Going from 2 to 4 servers, throughput drops ~25% (2,067 → 1,550 msg/s) and latency increases slightly. This is expected: each message published by any server is routed to 4 queues (one per server per room) instead of 2. The 30 publish workers on each server now fan out to 4× more consumers, increasing RabbitMQ publish overhead and tightening back-pressure on the WebSocket read loops. The bottleneck shifts from CPU contention to RabbitMQ fan-out overhead.
publishChanSize=4,000 with blocking Publish(ctx) applies back-pressure from the RabbitMQ publish path all the way back to the WebSocket read loops:
WebSocket read loop → broadcastAndPublish → Publish(ctx) blocks on full publishChan
→ TCP back-pressure to client → client slows send rate
This keeps RabbitMQ queue depth bounded (~260 peak for 2 servers, ~1,100 peak for 4 servers) rather than allowing unbounded message accumulation. Queues drain to 0 after each test run.

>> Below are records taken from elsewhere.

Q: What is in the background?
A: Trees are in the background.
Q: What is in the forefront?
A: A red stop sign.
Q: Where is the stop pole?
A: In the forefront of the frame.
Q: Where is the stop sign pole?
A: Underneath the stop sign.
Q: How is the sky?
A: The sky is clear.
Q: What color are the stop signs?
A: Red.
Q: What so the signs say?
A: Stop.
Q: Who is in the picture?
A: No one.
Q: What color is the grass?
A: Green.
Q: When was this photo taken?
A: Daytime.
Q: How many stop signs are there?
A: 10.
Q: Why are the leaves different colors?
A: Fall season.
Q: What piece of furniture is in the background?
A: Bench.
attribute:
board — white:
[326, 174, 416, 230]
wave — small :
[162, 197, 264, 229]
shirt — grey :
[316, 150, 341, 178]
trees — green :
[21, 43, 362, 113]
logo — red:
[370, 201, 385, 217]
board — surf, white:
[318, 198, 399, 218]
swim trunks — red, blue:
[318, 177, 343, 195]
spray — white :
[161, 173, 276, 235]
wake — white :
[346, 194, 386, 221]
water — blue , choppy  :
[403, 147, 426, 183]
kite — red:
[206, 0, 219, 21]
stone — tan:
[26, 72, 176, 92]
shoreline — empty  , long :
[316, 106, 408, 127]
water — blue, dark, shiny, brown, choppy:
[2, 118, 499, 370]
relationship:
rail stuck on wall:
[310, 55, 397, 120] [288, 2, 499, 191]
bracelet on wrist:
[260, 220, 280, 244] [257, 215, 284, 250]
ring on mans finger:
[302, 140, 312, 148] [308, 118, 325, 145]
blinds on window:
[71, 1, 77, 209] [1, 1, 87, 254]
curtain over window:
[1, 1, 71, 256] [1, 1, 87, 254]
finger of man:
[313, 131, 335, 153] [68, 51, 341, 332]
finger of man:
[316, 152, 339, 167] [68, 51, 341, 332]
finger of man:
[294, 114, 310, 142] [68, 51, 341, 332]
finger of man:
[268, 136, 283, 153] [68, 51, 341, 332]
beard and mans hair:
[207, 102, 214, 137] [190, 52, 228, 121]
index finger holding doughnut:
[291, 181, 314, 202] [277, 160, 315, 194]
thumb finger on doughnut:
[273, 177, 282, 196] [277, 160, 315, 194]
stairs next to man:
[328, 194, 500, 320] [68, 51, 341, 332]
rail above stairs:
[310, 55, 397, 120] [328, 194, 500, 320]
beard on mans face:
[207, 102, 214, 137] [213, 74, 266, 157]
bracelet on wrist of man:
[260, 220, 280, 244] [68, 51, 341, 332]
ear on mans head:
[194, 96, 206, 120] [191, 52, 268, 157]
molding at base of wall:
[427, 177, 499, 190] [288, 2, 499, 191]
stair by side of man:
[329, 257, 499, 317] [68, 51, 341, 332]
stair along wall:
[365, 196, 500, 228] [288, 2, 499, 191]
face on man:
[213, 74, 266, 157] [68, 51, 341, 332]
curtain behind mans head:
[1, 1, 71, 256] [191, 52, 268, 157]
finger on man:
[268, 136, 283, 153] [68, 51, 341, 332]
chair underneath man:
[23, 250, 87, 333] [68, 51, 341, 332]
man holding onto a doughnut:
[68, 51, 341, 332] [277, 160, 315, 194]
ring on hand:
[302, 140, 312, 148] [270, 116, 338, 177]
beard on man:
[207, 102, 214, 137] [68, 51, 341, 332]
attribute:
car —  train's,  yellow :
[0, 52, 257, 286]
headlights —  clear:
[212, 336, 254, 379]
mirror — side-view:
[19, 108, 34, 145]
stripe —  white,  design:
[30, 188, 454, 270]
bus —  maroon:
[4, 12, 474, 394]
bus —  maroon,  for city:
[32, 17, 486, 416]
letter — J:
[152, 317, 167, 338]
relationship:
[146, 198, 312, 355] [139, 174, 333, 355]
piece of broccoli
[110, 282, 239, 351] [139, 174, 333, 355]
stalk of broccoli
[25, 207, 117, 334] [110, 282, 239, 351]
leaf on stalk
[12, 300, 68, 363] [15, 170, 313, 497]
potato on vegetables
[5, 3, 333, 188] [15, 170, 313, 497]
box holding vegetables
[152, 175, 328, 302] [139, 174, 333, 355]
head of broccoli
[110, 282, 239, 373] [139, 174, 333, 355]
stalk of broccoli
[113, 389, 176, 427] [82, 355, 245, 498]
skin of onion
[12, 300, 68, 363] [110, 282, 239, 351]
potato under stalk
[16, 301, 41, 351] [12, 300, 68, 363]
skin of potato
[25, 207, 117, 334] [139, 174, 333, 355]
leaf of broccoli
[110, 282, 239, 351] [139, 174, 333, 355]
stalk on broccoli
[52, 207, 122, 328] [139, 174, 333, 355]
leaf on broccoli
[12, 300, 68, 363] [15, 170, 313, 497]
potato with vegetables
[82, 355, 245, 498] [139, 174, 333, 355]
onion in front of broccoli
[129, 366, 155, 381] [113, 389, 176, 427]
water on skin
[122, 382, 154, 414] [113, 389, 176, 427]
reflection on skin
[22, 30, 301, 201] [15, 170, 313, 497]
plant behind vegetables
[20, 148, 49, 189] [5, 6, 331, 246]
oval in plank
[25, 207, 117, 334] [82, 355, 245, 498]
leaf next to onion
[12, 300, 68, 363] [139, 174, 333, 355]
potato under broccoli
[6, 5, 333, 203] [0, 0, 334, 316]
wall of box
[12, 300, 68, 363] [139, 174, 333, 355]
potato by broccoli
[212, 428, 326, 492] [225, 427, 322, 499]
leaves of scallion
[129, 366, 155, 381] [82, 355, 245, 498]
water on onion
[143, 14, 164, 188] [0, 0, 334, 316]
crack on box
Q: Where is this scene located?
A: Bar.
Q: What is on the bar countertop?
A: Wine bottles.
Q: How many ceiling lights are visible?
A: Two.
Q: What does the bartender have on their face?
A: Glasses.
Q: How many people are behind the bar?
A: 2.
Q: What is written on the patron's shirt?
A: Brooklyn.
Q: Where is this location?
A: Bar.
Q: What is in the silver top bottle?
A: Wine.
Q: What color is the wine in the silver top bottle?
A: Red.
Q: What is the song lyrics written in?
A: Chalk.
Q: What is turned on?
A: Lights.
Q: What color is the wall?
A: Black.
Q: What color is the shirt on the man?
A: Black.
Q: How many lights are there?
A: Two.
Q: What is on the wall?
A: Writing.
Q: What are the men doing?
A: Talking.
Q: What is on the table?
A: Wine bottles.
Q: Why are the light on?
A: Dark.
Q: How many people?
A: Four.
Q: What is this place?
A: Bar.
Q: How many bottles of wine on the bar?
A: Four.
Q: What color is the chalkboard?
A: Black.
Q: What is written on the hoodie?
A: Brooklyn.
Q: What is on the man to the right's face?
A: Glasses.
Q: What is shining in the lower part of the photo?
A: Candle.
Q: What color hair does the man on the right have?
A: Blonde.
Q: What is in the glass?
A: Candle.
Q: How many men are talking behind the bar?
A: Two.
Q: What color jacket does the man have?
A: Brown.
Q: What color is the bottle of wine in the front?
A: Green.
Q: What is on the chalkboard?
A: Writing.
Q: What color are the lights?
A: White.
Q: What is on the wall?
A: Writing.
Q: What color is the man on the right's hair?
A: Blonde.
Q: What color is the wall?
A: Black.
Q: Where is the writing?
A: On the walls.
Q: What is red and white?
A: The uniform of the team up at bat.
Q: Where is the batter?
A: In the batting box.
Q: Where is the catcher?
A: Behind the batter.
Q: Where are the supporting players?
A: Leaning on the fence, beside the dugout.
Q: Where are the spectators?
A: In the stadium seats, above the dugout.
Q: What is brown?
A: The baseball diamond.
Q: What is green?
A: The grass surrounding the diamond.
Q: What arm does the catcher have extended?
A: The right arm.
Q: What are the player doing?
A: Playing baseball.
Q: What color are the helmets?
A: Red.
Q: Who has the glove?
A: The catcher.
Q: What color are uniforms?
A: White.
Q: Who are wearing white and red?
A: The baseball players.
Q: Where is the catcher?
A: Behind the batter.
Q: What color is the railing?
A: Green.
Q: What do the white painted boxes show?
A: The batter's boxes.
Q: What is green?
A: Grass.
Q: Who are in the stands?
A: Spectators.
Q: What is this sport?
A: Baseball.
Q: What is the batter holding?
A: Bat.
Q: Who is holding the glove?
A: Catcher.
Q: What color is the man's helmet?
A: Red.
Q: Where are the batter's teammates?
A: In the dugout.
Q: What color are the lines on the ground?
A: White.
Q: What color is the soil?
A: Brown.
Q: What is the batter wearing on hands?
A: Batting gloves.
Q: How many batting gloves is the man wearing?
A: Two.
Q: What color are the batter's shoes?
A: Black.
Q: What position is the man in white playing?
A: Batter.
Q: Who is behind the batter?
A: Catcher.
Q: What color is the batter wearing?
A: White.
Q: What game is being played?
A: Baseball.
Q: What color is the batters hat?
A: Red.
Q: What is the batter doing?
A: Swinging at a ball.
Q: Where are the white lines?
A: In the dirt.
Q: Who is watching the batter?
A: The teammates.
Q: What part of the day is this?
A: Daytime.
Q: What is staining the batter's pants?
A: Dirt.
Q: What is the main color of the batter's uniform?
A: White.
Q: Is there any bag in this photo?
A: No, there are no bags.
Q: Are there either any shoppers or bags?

| Configuration | Peak queue depth | Post-test drain |
|---|---|---|
| 1 server | ~8,000 | Full drain (self-filter path) |
| 2 servers | ~260 (oscillating) | Full drain |
| 4 servers | ~1,100 | Full drain |
With 1 server, all messages are self-filtered (same ServerID), so the queue spikes during the test then drains quickly. With multiple servers, the oscillating pattern reflects real cross-server fan-out with continuous publish/consume cycling.
Latency is dominated by publishChan contention: 1,000 goroutines competing for a 4,000-capacity channel with 30 drain workers. This creates a queuing delay proportional to the number of connections per server. The bottleneck is not RabbitMQ itself but the publish channel acting as an intentional rate limiter.
All three configurations delivered 502,000 messages with 0 failures, demonstrating that the architecture is stable under load regardless of server count.